Mai un tentativo, seppur minimo, di chiedere il voto per sé solo per evitare che possano giovarne gli altri. Mai una richiesta di fiducia contro gli avversari o per tutelare posizioni di comodo. Mai un cenno allo spavento come alibi per dire che sì, in fondo, meglio noi di loro. Ergo, una filosofia che rappresenta bene Roberta Tardani, direi che ne scolpisce l’identità di donna fiera e amante delle sfide, specie se particolarmente improbe. Una “forma mentis” ben modellata dalla frase di Nelson Mandela che ha chiuso l’evento elettorale: “Possano le tue scelte riflettere le tue speranze, non le tue paure”. Una citazione che funge da epitome per la descrizione del modello Tardani, ma anche un’antifrasi per tratteggiare le peculiarità di chi ha governato Orvieto nei decenni passati. Un periodo mesto, dove la cultura invece che elevare lo spirito e coinvolgere perfino i meno abbienti, veniva adoperata come elemento di emarginazione per coloro che non si riconoscevano nella cappa di conformismo allora imperante; dove il solo concetto di privato veniva deriso o tutt’al più sommessamente dissolto dal dibattito pubblico e dove ogni qual volta si volevano tessere relazioni sociali oppure si tentava di creare delle “condizioni politiche” queste servivano solamente per inchiodare la città allo “status quo” e mai per consentire un passo in avanti verso un qualche traguardo migliorativo della situazione allora contingente.

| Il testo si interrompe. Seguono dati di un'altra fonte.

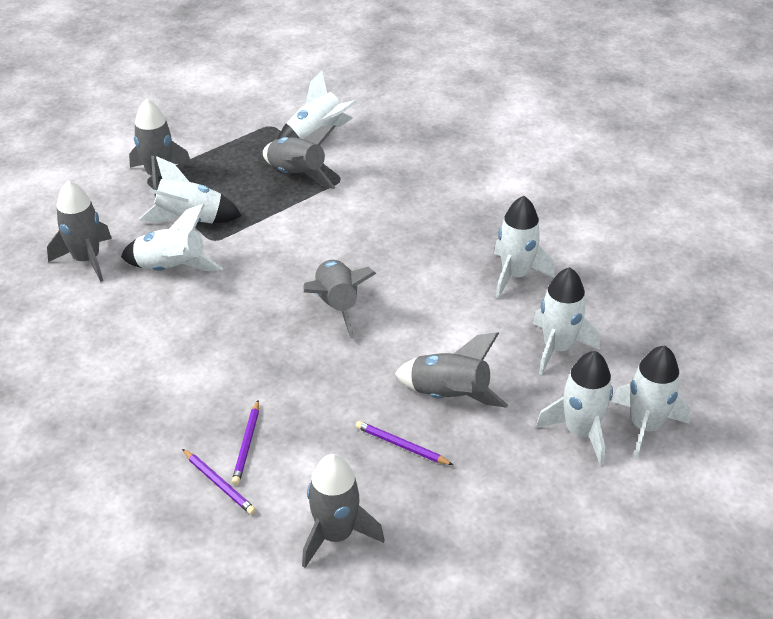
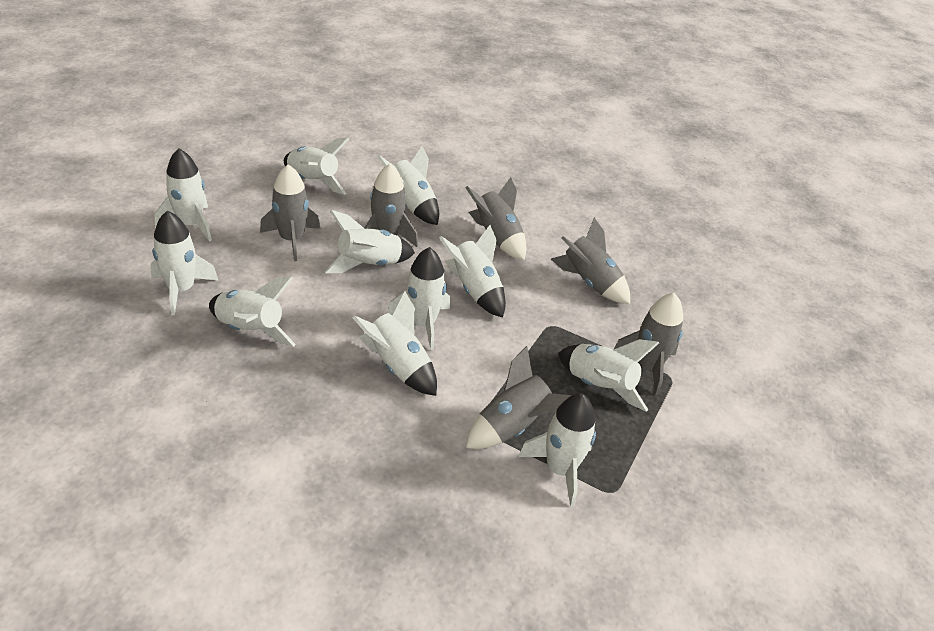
purple pencil: 3 -> 0
white rocket: 7 -> 11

All’inizio di questo pezzo ho recuperato la memoria di Tatarella. A dirla tutta Roberta, e chi è arrivato a leggere fin qui penso lo abbia capito, presenta un altro punto di contatto con il “ministro dell’Armonia” del Governo Berlusconi, ovvero la capacità di vedere “oltre” e di raggiungere quel traguardo ambizioso tramite doti non usuali di federatrice politica, andando cioè a individuare sinergie tra i singoli partiti dove altri non riuscirebbero ad andare oltre a qualche sintesi o, per lo più, compromessi di basso profilo. Una Tardani siffatta è quanto di meglio si possa sperare per un disegno fusionista del centrodestra locale e non. Le premesse sono incoraggianti. Come quei due semplici fermagli che unendosi sublimano la loro natura di ferro e concretezza per generare un cuore pulsante di vita, di domani e di un futuro che è, indubbiamente, ma sulla strada giusta.